The full listing is to be transcribed exactly, with each picture left out.
▼
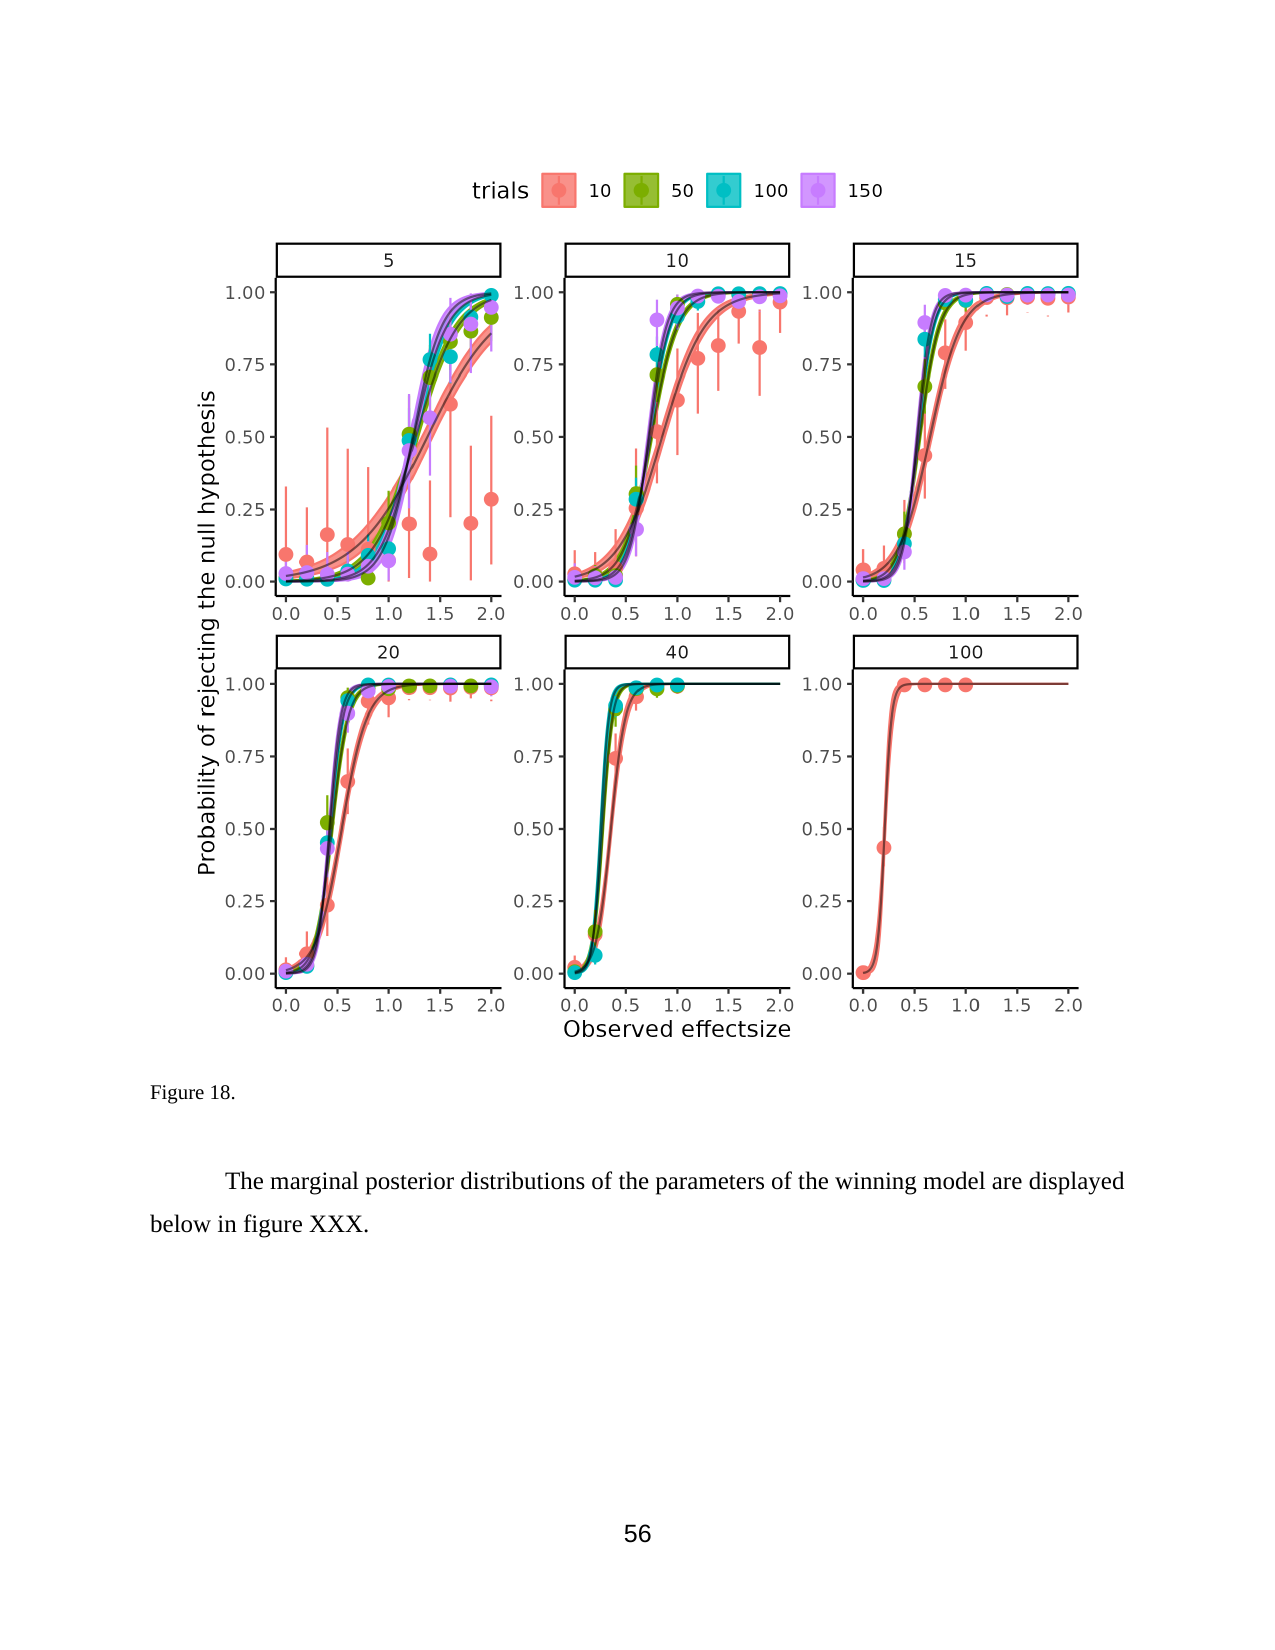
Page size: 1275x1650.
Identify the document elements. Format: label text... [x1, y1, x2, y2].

text The marginal posterior distributions of the parameters of the winning model are displayed below in figure XXX. [150, 1166, 1125, 1238]
text Figure 18. [150, 1080, 1125, 1104]
picture [186, 150, 1089, 1053]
▲
§ **Task response**:
Page size: 1275x1650.
Identify the document elements. Format: label text... [x1, y1, x2, y2].

text The marginal posterior distributions of the parameters of the winning model are displayed below in figure XXX. [150, 1166, 1125, 1238]
text Figure 18. [150, 1080, 1125, 1104]
picture [186, 150, 1089, 1053]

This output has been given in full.